Set of tasks:
#1 Answer these questions from the article on seasonal allergies, each on its own line marked (a), (b), (c):
(a) Which medical group is Capt. (Dr.) Mark Peterson with?
(b) When do spring pollens usually start in Georgia?
(c) Which year-round allergens does the article name?
#2 Carry on the article on seasonal allergies from its final sentence.

Text provided:
"""

Getting a reaction: Proactive measures can help ease some seasonal allergy symptoms

  • Published
  • By Holly Logan-Arrington
  • Robins Public Affairs
Ah, spring is in the air... and so is pollen. With Middle Georgia recently being blanketed with the yellow, powdery substance, many are feeling its effects with itchy, watery eyes, scratchy throats and runny noses. 

Capt. (Dr.) Mark Peterson, with the 78th Medical Group, said allergies vary, especially in Georgia.

"There are multiple causes of allergies to include seasonal which would be during certain times of the year and would be due to pollens with trees and flowers being higher in the spring, grasses in the summer and weeds in the fall," he said.   

There's some overlap of all of these times though, Peterson said. In Georgia, spring pollens usually start         in mid-February. 

Year-round allergens like dust mites, pets, molds and cockroaches add yet another layer of problems for allergy sufferers.

While there's no cure for allergies, Peterson said there are steps one can take to ease symptoms.

"""

Record extracts:

"""

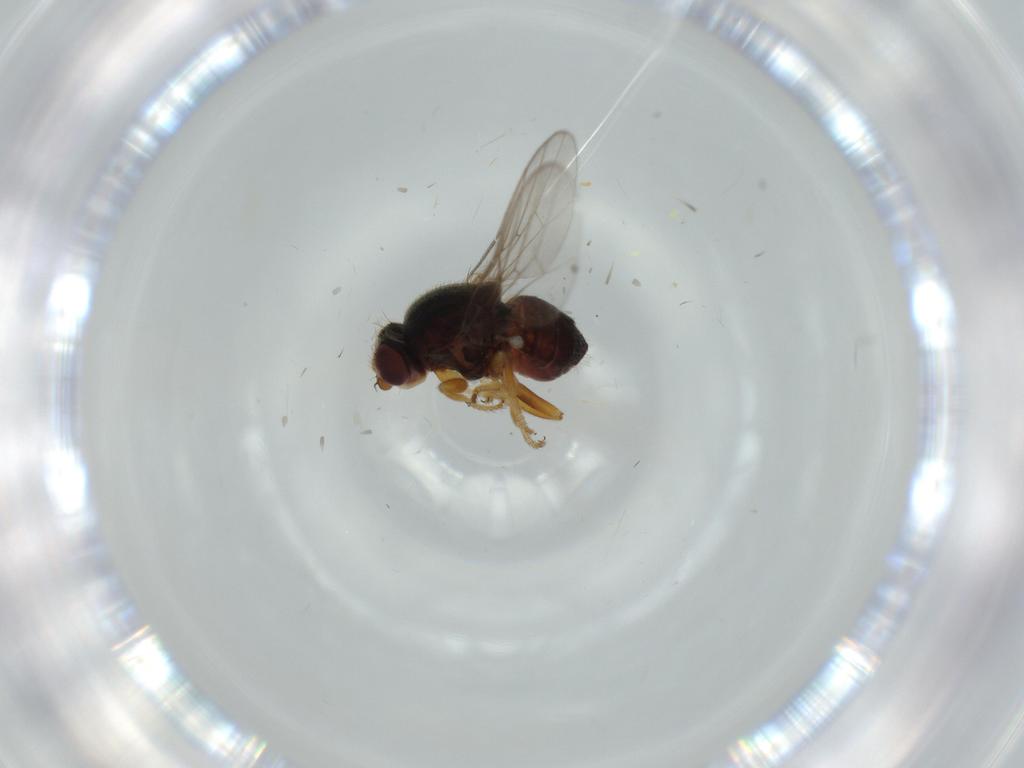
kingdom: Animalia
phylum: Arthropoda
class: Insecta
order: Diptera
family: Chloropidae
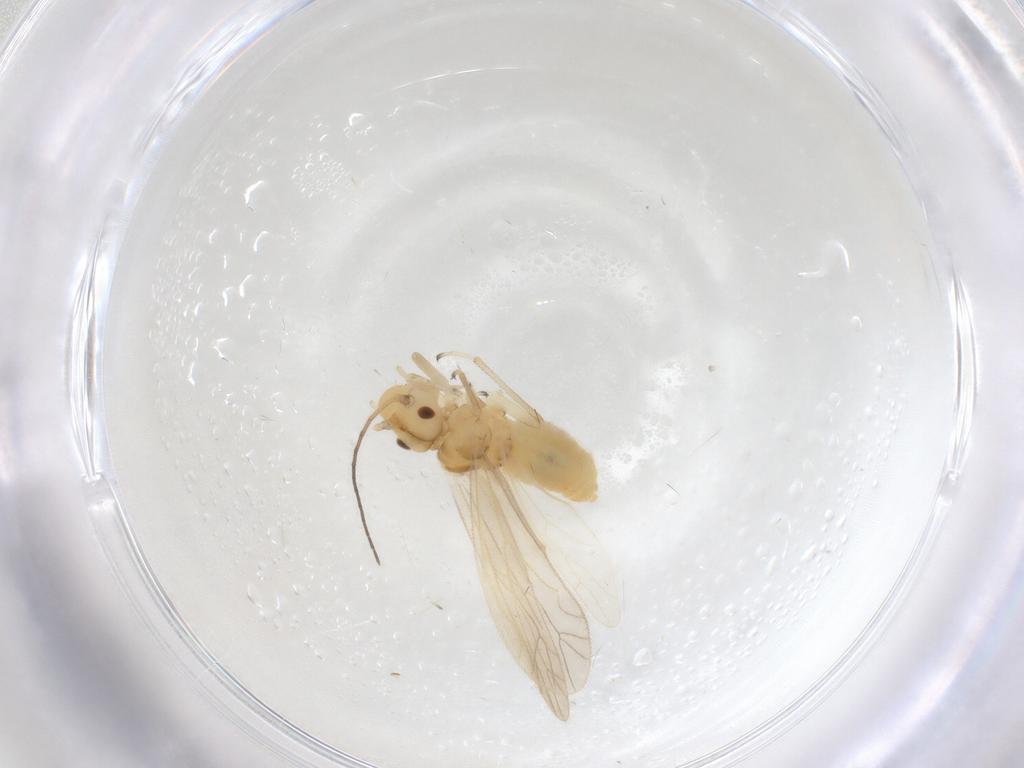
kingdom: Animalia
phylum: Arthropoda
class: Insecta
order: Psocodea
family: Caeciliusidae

"""

Answers by task:
#1
(a) The 78th Medical Group.
(b) In mid-February.
(c) Dust mites, pets, molds and cockroaches.

#2
"Using nasal saline will often help, but usually doesn't fully take care of all of the symptoms," he said. "Other than the preventative measures for year-round allergens, there is nothing natural that can be done other than reducing exposure."

Peterson - who received training in diagnosing and treating seasonal allergies, and provides limited allergy care under the supervision of the regional allergist at Eglin Air Force Base, Fla. - said keeping windows closed to keep pollen out of the house and using air filters that are changed frequently can help reduce contact with outdoor allergens. 

Since there's no way to completely avoid allergens, Peterson said over-the-counter medicines can be a good way to get some temporary relief.

Nasal steroid sprays, when used daily during the season allergens are problematic, are the most effective treatment, but they usually take about two weeks to take effect, Peterson said. 

Antihistamines also provide relief, but usually take more time to work if the person has waited until after symptoms occurred to use them.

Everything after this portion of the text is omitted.